I media di destra, e i sostenitori di Berisha, hanno commentato l'evento con titoli quali "E' stato un aprile euro-atlantico", "L'aprile dell'integrazione" e "Il mese del maggior sostegno internazionale" facendo eco all'interpretazione dei fatti da parte del premier Berisha. Dal canto suo il leader della destra albanese, ha celebrato l'iniziativa con gli slogan divenuti ormai di routine in tali occasioni, definendo la giornata della consegna, come "una conquista dell'Albania" e "il grande giorno in cui l'Albania ritorna all'Europa cui era stata strappata violentemente 50 anni fa".

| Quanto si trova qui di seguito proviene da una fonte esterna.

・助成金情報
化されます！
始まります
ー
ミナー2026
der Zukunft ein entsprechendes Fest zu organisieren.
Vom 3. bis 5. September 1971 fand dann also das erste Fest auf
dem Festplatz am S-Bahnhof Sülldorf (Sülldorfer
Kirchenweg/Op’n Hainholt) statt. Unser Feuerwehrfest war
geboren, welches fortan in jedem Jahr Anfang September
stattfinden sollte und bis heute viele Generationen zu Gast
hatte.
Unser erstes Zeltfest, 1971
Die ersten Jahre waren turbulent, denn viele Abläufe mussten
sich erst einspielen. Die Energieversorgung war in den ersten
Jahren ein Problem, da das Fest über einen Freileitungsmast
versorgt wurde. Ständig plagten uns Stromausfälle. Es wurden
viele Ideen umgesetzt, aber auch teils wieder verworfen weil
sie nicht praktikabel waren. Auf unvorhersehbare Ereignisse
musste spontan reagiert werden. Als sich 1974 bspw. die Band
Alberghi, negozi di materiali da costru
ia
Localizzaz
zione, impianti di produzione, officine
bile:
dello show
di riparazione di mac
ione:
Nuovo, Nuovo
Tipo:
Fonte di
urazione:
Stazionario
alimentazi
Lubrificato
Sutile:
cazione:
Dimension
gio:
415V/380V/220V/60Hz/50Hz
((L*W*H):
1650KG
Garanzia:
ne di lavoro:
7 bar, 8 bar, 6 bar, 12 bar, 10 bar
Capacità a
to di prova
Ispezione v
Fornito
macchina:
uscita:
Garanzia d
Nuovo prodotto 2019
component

Sono stati numerosi però anche i commentatori che hanno visto con sfiducia l'iniziativa di Berisha, interpretandola come un atto forzato, attuato per meri fini elettorali. Il fatto che la candidatura abbia avuto luogo proprio ora mentre di essa si parlava già lo scorso dicembre potrebbe lasciar pensare che si voglia approfittare dal grande impatto elettorale che potrebbe avere. Una contraddizione evidenziata da parte dei media e dei politici di sinistra che hanno messo in rilievo lo scetticismo internazionale con cui è stata accolta sin dall'inizio la candidatura albanese. I rappresentanti di Bruxelles hanno a più riprese sconsigliato esplicitamente una tale mossa, mentre il premier Berisha ha continuamente sostenuto di avere concordato la candidatura con gli internazionali, e con il governo ceco.

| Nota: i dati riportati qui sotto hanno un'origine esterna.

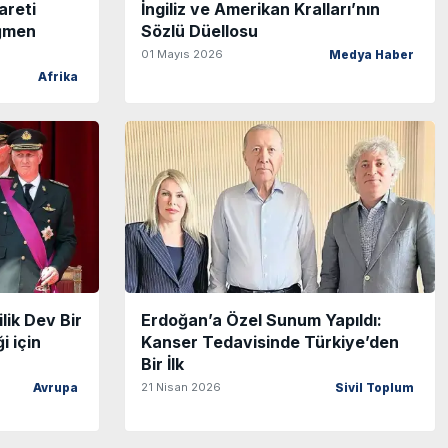
areti
İngiliz ve Amerikan Kralları’nın
ağmen
Sözlü Düellosu
01 Mayıs 2026
Medya Haber
Afrika
lik Dev Bir
Erdoğan’a Özel Sunum Yapıldı:
i için
Kanser Tedavisinde Türkiye’den
Bir İlk
21 Nisan 2026
Avrupa
Sivil Toplum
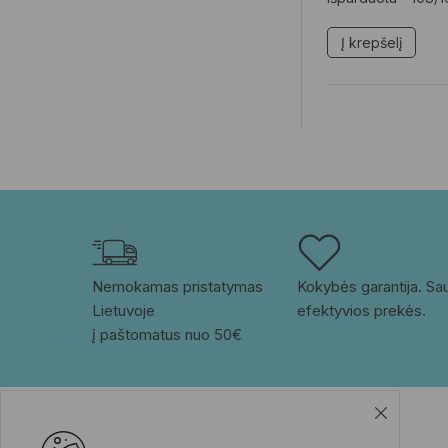
Į krepšelį
Nemokamas pristatymas 
Kokybės garantija. Saug
Lietuvoje
efektyvios prekės.
į paštomatus nuo 50€
Prekių ženklai
Klientams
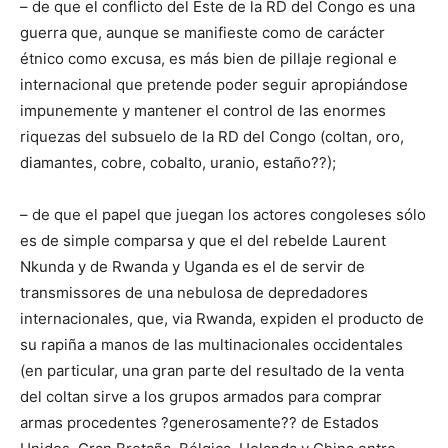
– de que el conflicto del Este de la RD del Congo es una
guerra que, aunque se manifieste como de carácter
étnico como excusa, es más bien de pillaje regional e
internacional que pretende poder seguir apropiándose
impunemente y mantener el control de las enormes
riquezas del subsuelo de la RD del Congo (coltan, oro,
diamantes, cobre, cobalto, uranio, estaño??);
– de que el papel que juegan los actores congoleses sólo
es de simple comparsa y que el del rebelde Laurent
Nkunda y de Rwanda y Uganda es el de servir de
transmissores de una nebulosa de depredadores
internacionales, que, via Rwanda, expiden el producto de
su rapiña a manos de las multinacionales occidentales
(en particular, una gran parte del resultado de la venta
del coltan sirve a los grupos armados para comprar
armas procedentes ?generosamente?? de Estados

"Non è consigliabile intraprendere questo passo - ha affermato senza mezzi termini Olli Rehn, responsabile dell'allargamento dell'UE - la candidatura all'adesione è un processo burocratico lungo e farraginoso che farà sprecare troppe energie. Meglio usare quelle energie per attuare le riforme". Già quando la possibile candidatura circolava nelle cancellerie di Tirana, i messaggi da Bruxelles, consigliavano di presentare l'eventuale candidatura solo dopo le elezioni del prossimo 28 giugno.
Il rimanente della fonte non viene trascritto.